- ACCIONES REQUERIDAS:
**a.** Según el texto sobre el dengue, ¿cuántos casos de dengue se habían registrado a nivel nacional hasta la sexta semana epidemiológica de 2025?
**b.** Extrae sin cambios del texto sobre el dengue el fragmento que empieza con las palabras que contienen "Regiones más afectadas" y acaba con "aumento de contagios.".

- EXTRACTO DE LA FUENTE:
Las intensas lluvias que afectan actualmente a diversas regiones del país han generado una alerta sanitaria por el incremento de casos de dengue. Según datos del Centro Nacional de Epidemiología, Prevención y Control de Enfermedades (CDC Perú) del Ministerio de Salud, hasta la sexta semana epidemiológica de 2025 se han registrado 5.228 casos y cinco fallecimientos por dengue a nivel nacional. Esta situación pone en evidencia la urgencia de fortalecer la prevención y la respuesta ante una posible temporada crítica.
Regiones más afectadas y factores de riesgo
Las regiones con más personas infectadas por dengue son San Martín (1.378), Ucayali (1.043), Loreto (645), Piura (428) y Amazonas (272). Lima, por su parte, suma 167 casos, siendo 155 de ellos en Lima Metropolitana. Aunque la cifra nacional es un 30% menor respecto al mismo periodo de 2024, las condiciones climáticas actuales incrementan la preocupación por un posible aumento de contagios.
El doctor Edwin Neciosup, epidemiólogo de EsSalud, explica que el brote de dengue responde a tres determinantes: el virus, el mosquito Aedes aegypti como vector y el ambiente. Las fuertes lluvias y el ascenso de las temperaturas facilitan la reproducción del mosquito, acelerando sus ciclos de vida y ampliando su actividad durante las noches.

- MATERIAL EXTRAÍDO:
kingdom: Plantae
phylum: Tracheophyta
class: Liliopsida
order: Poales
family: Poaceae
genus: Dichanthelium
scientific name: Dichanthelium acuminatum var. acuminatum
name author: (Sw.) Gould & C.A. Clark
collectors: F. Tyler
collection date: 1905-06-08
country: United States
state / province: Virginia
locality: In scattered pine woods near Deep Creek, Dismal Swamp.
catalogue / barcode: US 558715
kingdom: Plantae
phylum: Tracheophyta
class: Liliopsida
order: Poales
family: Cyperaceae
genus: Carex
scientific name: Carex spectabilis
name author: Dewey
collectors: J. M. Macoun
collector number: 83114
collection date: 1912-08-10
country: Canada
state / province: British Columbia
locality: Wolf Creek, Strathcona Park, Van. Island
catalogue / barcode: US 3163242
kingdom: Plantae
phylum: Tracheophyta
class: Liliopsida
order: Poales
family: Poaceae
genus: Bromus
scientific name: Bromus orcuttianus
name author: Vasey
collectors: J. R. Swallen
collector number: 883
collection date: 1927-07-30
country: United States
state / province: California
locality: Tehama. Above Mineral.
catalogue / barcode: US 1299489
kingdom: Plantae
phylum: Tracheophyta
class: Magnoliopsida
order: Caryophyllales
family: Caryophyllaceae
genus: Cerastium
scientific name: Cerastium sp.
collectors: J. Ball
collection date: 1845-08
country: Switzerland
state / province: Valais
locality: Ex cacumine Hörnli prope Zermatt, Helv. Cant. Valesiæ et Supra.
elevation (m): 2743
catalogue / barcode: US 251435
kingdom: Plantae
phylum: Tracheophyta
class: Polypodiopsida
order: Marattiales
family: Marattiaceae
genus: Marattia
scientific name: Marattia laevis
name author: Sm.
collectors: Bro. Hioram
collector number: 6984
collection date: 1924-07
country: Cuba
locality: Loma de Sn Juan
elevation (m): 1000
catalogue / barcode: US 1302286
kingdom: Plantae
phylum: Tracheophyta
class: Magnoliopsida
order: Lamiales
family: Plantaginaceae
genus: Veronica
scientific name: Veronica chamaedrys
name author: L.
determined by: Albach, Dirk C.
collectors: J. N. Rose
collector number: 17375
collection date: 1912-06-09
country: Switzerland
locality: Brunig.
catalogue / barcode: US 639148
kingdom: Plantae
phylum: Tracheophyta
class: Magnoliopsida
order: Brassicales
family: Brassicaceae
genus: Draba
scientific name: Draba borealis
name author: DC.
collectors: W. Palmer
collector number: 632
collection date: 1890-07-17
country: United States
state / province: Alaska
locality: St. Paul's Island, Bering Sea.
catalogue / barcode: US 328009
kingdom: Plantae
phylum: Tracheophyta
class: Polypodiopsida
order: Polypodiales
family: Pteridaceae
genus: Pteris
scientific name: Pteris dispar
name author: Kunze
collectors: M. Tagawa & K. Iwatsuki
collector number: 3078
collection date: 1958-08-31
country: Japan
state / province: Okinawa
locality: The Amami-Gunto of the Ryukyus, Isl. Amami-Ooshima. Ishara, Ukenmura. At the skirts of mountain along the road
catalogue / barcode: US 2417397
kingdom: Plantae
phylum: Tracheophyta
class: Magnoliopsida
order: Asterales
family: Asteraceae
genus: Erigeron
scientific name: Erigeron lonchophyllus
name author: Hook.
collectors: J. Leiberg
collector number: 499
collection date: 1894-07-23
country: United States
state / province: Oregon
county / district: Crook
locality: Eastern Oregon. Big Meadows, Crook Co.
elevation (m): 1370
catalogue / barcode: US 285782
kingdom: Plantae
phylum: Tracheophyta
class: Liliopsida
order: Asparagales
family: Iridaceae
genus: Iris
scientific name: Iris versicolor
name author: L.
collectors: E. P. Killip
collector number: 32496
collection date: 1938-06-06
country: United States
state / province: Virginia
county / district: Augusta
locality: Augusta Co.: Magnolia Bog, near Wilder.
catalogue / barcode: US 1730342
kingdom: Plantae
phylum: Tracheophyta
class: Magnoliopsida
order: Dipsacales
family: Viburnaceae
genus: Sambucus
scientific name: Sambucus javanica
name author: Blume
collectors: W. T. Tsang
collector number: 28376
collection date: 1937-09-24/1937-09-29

- RESPUESTAS POR TAREA:
**a.** Se habían registrado 5.228 casos.

**b.**
Regiones más afectadas y factores de riesgo
Las regiones con más personas infectadas por dengue son San Martín (1.378), Ucayali (1.043), Loreto (645), Piura (428) y Amazonas (272). Lima, por su parte, suma 167 casos, siendo 155 de ellos en Lima Metropolitana. Aunque la cifra nacional es un 30% menor respecto al mismo periodo de 2024, las condiciones climáticas actuales incrementan la preocupación por un posible aumento de contagios.